Show all lines containing "Arenal" from the data below.
-- Source information follows --
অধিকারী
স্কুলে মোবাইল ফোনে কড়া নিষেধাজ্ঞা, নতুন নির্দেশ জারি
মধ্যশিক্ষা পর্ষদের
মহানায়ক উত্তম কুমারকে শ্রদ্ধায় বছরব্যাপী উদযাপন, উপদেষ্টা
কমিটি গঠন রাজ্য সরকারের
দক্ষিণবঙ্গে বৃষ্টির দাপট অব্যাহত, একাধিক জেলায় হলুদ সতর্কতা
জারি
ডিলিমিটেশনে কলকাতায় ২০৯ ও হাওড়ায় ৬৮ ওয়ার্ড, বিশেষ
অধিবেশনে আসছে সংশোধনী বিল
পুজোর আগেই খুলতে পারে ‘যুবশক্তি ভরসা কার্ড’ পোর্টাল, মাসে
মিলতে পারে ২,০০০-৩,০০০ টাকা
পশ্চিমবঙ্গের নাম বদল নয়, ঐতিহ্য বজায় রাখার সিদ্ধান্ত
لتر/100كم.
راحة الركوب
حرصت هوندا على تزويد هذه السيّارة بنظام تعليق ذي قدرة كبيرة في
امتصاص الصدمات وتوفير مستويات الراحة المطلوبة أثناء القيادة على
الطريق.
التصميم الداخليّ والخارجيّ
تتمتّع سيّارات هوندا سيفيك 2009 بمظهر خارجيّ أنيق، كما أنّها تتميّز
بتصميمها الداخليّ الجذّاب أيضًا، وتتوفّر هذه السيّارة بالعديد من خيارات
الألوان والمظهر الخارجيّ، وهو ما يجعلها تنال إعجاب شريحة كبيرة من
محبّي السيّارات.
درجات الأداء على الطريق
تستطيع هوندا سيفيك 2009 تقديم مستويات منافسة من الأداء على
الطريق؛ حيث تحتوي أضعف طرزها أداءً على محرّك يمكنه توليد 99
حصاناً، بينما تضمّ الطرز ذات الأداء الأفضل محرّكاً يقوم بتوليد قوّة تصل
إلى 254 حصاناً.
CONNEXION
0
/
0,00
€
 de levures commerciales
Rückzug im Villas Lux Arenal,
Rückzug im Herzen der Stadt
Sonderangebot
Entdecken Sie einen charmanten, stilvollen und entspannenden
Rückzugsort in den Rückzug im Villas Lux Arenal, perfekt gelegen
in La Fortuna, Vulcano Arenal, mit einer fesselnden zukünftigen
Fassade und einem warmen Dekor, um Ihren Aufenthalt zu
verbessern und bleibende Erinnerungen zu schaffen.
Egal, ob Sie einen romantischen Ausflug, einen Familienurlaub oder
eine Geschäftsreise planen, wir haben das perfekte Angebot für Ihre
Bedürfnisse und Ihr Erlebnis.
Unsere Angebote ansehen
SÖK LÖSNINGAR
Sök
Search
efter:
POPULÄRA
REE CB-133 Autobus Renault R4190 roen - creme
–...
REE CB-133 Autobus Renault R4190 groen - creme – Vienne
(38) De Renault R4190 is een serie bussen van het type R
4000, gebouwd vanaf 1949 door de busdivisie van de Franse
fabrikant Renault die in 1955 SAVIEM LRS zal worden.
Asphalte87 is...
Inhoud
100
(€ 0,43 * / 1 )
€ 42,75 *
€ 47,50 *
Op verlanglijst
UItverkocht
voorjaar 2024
-- Source information concluded --
Solution:
Rückzug im Villas Lux Arenal,
Rückzugsort in den Rückzug im Villas Lux Arenal, perfekt gelegen
in La Fortuna, Vulcano Arenal, mit einer fesselnden zukünftigen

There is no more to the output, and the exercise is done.